Wer's nicht schafft, ist für ein Jahr gesperrt

"Nummern 40 bis 50", ruft ein Mitarbeiter und winkt Joana und neun weitere Bewerberinnen in einen weiteren Wartebereich. Nach ein paar Minuten wird Joana zum Englischtest abgeholt. Warum willst du Flugbegleiterin werden? Welche Eigenschaften sollte ein*e gute*r Flugbegleiter*in haben? Wodurch zeichnet sich exzellenter Service aus? – Solche Fragen muss Joana auf Englisch beantworten. Sie ist aufgeregt, lässt es sich aber nicht anmerken – und besteht den Test. Das Gespräch mit einem Psychologen ist kniffliger, der Mann bohrt nach, auch auf Englisch.

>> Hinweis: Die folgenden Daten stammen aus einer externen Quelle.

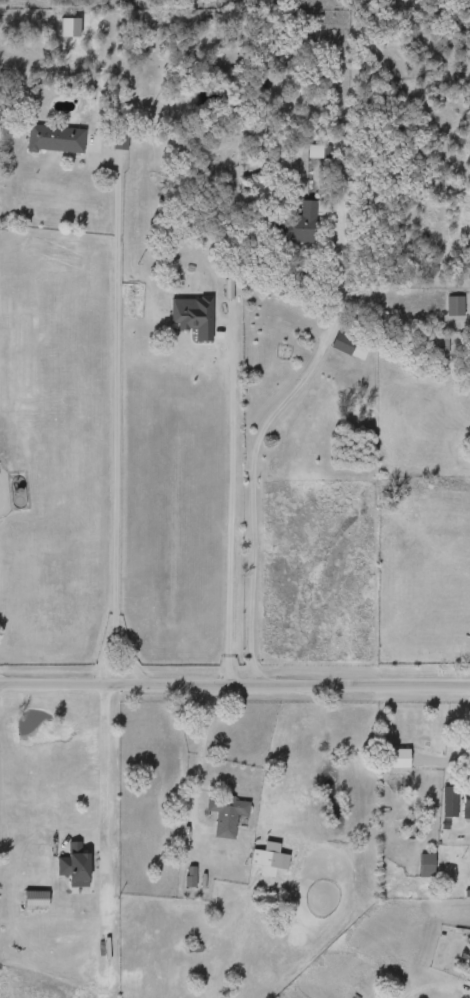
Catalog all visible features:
building: (198, 0)
building: (52, 138)
building: (315, 152)
building: (293, 224)
building: (209, 282)
building: (452, 306)
building: (433, 343)
building: (346, 346)
road: (111, 422)
road: (261, 422)
road: (226, 491)
road: (234, 685)
road: (206, 755)
building: (396, 758)
road: (102, 761)
building: (446, 801)
building: (464, 802)
building: (222, 813)
building: (269, 858)
building: (70, 862)
building: (423, 864)
building: (32, 898)

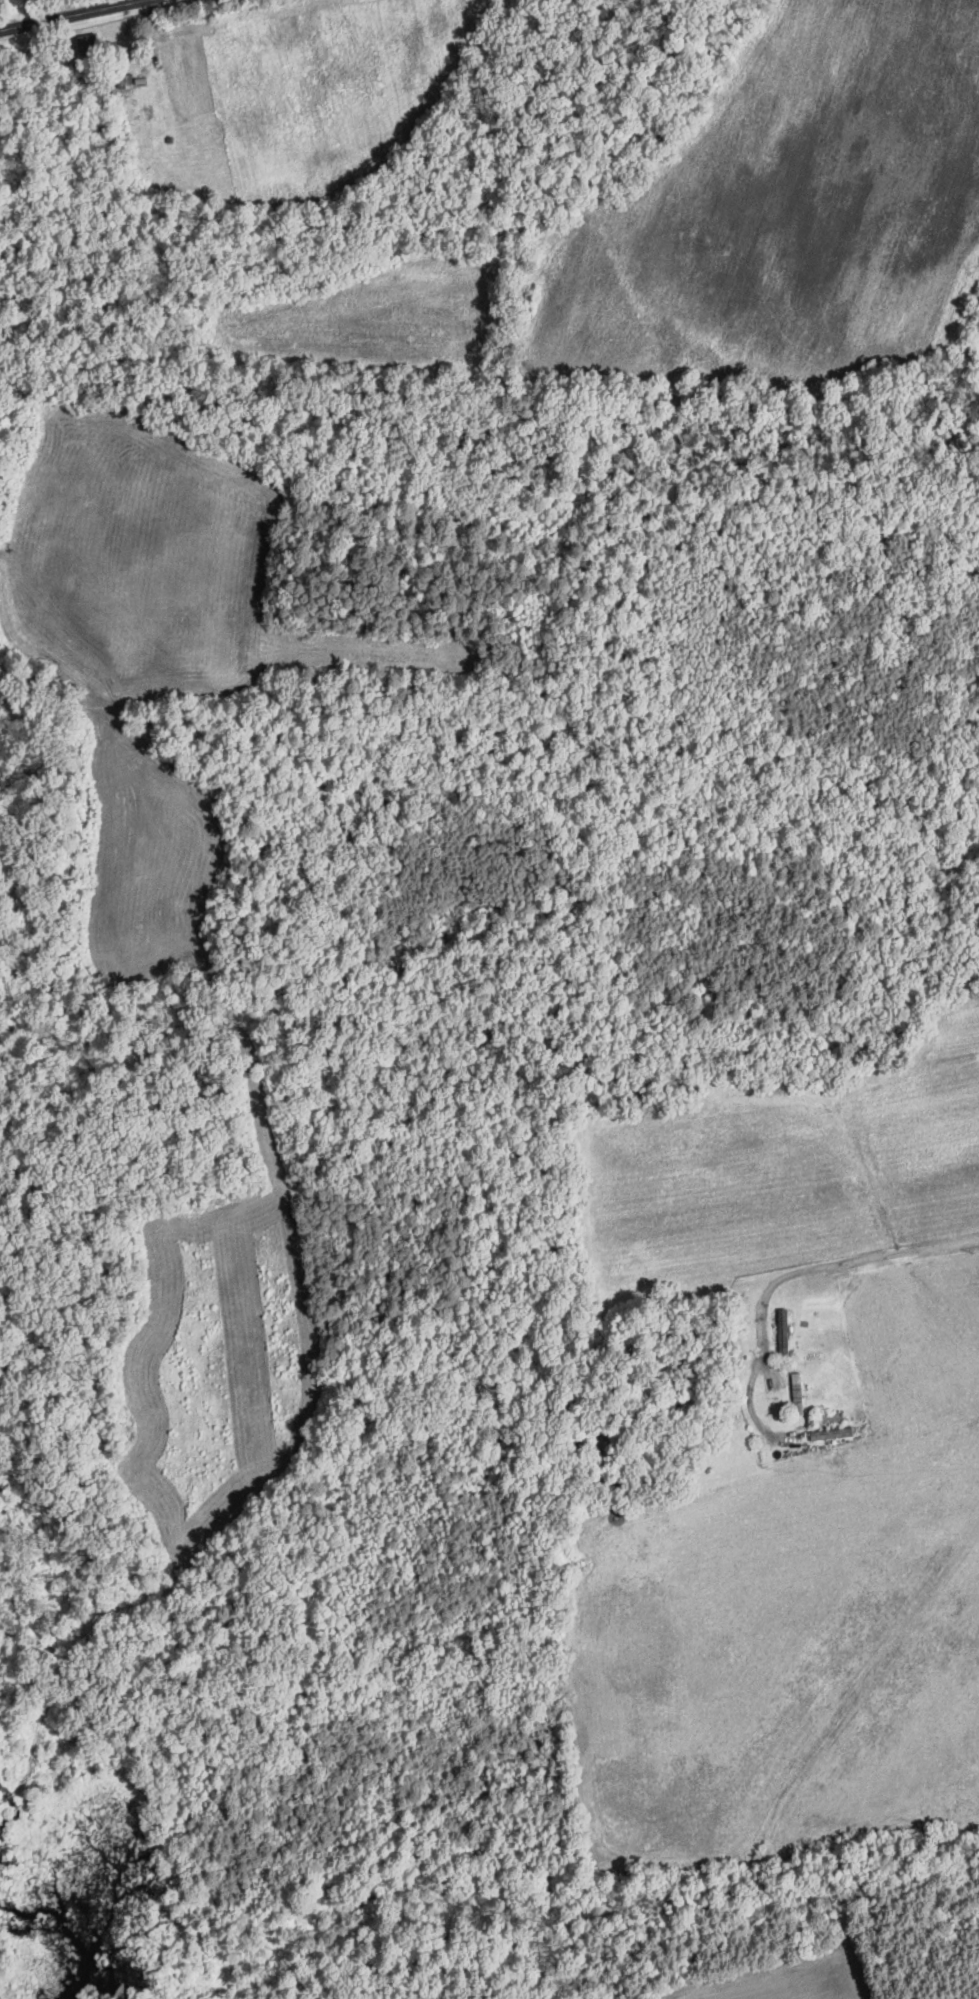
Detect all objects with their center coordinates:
road: (71, 14)
building: (90, 42)
road: (834, 1263)
building: (784, 1329)
river: (32, 1369)
building: (834, 1416)
building: (834, 1432)
river: (87, 1902)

Zwei Stunden, nachdem Joana sich in die Schlange vor das Hotel gestellt hat, hält sie ihre Zusage in Form einer Bordkarte in der Hand. "Jetzt kann ich endlich feiern", sagt sie. Wer eine Zusage erhält, darf noch schnell ein Foto mit zwei Flugbegleiterinnen in Uniform machen. Für die, die es nicht geschafft haben, gibt es einen Schlüsselanhänger. Wer heute leider kein Foto bekommt, um es mit Heidi Klums Worten zu sagen, ist für ein Jahr gesperrt, kann sich nach Ablauf der 365 Tage aber erneut bewerben.